- _Short exercise a_
According to the article on the St. Cloud metro-area pastor assignments, on what date do the assignments take effect?

- _Selection_
================================
Continued from home page

by Joseph Young
Visitor Interim Editor

ST. CLOUD — Bishop John Kinney has determined which shepherds will guide the flocks of the 15 St. Cloud metro-area parishes, and has announced who they are.

Fathers Thomas Knoblach, Anthony Oelrich and Alan Wielinski will be making moves into the see city, while Fathers Bernard Gruenes and Robert Rolfes will stay put at their present parishes while each taking on an additional parish.

The assignments are effective June 28, 2007.
Fathers Lauren Germann and Ron Weyrens and Benedictine Father Joseph Feders are scheduled to remain as pastors at their present parishes — St. Francis Xavier in Sartell, Sacred Heart in Sauk Rapids and St. Joseph in St. Joseph, respectively, which are the three remaining “stand-alone” (single) non-twinned-or-tripled-or-otherwise-clustered parishes in the metro-area.

Last May, Bishop Kinney announced that the 15 St. Cloud metro-area parishes would in 2007 be re-organized into eight groupings — five clustered or twinned groups of parishes and three single, “stand-alone” parishes.

The appointment of pastors for these metro-area parishes is the latest step in a metro pastoral staffing restructuring process — facilitated by the Diocesan Planning Office — that began nearly three years ago.

In 2004, a group of 45 people (one priest and two lay representatives from each of the 15 parishes) began meeting to review the organization and pastoral staffing structure of the metro-area parishes, according to the diocese’s Web site (www.StCdio.org).

The group — called the St. Cloud Metro Planning Group, or the Re-Visioning Church Committee — brainstormed ideas and considered myriad options before making its recommendation to Bishop Kinney in Lent of 2006.

The bishop made his decision — prompted by the decline in the number of priests, opportunities for increased lay involvement in parish staffing and fewer active parish members — with the goal of enhancing the life of the parishes and ensuring viability for all of the parishes in this metro area, according to the Web site.

The plan calls for 11 priests to serve the 15 parishes. Eight of those priests — including the five pastors announced in the “Official” — will serve the five clusters of either three or two parishes. The groupings are:
• St. Augustine, St. Mary’s Cathedral, Christ Church Newman Center will be served by two priests, Father Oelrich and a parochial vicar (also sometimes called a sacramental minister or associate pastor) to be named later.
• St. Joseph in Waite Park and St. Michael in St. Cloud will be served by one priest, Father Gruenes.
================================
- _Short exercise b_
Please render the records as a numbered list, starting at the first line of the records and ending at the line that contains "Timo: 14:57 -> 14:55", with both of those lines included and blank lines left out.
================================
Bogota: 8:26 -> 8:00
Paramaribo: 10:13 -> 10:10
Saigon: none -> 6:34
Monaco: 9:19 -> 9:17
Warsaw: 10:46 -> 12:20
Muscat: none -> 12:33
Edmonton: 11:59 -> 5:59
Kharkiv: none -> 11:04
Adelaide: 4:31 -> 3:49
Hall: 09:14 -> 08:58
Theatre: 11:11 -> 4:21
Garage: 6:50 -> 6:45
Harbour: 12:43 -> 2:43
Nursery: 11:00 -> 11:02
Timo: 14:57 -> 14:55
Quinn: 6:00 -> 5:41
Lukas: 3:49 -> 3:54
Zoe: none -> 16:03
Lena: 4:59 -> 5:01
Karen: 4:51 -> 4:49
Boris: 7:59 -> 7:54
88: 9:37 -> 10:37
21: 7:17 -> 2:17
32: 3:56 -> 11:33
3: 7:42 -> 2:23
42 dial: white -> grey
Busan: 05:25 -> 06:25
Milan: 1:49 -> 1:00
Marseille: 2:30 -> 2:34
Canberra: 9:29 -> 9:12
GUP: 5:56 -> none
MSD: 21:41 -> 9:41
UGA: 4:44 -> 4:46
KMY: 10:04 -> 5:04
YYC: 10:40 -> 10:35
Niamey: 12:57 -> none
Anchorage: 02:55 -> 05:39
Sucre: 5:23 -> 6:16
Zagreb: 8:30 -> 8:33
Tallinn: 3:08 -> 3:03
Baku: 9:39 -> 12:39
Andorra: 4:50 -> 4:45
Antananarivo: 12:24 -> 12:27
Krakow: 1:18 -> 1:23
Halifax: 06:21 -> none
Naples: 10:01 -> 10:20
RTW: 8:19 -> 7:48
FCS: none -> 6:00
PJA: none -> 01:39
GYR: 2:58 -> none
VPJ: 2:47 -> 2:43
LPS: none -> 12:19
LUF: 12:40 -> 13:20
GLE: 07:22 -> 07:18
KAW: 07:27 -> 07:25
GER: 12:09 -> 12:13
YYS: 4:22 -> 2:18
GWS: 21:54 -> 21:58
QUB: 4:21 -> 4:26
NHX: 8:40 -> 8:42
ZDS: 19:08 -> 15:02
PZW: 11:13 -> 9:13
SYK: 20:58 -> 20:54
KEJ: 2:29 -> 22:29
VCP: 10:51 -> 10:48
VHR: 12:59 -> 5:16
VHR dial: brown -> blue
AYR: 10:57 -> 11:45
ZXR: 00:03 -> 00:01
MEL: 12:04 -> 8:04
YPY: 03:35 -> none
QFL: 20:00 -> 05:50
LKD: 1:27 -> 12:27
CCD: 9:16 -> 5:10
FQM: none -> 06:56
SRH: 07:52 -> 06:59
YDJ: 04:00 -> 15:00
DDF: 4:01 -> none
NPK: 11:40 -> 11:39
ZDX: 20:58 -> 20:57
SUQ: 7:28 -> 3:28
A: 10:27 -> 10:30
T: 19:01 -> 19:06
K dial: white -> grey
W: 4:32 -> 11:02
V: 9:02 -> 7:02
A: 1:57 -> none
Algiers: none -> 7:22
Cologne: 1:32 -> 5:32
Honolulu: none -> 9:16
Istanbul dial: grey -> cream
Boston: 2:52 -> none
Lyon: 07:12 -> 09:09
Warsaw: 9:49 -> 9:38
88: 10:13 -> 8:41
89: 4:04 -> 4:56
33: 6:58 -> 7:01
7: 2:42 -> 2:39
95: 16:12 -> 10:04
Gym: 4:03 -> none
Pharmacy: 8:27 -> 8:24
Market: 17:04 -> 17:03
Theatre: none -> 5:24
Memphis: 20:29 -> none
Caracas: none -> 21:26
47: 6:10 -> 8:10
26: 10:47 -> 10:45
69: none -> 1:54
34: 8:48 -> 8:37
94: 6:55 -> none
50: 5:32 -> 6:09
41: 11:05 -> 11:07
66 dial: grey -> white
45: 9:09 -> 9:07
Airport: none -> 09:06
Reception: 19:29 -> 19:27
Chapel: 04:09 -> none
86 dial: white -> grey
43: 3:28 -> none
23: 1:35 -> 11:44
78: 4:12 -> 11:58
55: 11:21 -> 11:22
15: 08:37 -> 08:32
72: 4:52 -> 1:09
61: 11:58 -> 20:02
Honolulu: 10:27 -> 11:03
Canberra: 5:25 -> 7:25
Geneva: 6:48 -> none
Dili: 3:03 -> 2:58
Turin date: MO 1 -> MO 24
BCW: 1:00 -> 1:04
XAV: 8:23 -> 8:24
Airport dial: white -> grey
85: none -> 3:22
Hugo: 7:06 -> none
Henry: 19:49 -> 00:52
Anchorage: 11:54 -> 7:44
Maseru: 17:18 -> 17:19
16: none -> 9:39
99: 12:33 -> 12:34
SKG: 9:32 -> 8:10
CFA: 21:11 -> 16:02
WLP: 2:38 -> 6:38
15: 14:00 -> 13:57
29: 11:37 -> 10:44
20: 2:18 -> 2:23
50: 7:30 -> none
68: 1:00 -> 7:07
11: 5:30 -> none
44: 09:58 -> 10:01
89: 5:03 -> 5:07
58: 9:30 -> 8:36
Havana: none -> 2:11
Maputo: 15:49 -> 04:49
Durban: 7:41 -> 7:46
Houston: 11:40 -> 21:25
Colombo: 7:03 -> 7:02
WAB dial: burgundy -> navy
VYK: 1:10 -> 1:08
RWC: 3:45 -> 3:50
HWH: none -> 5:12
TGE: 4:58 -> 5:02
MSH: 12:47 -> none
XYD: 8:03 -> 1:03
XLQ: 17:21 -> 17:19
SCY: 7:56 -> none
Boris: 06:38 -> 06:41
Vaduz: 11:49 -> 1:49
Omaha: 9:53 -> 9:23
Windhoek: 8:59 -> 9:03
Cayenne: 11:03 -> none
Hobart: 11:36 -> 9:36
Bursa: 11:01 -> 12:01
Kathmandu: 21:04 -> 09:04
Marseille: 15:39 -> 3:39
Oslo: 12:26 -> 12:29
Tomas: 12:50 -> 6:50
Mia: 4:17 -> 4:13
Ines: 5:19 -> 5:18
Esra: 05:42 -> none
================================
- _Exercise response a_
June 28, 2007

- _Exercise response b_
1. Bogota: 8:26 -> 8:00
2. Paramaribo: 10:13 -> 10:10
3. Saigon: none -> 6:34
4. Monaco: 9:19 -> 9:17
5. Warsaw: 10:46 -> 12:20
6. Muscat: none -> 12:33
7. Edmonton: 11:59 -> 5:59
8. Kharkiv: none -> 11:04
9. Adelaide: 4:31 -> 3:49
10. Hall: 09:14 -> 08:58
11. Theatre: 11:11 -> 4:21
12. Garage: 6:50 -> 6:45
13. Harbour: 12:43 -> 2:43
14. Nursery: 11:00 -> 11:02
15. Timo: 14:57 -> 14:55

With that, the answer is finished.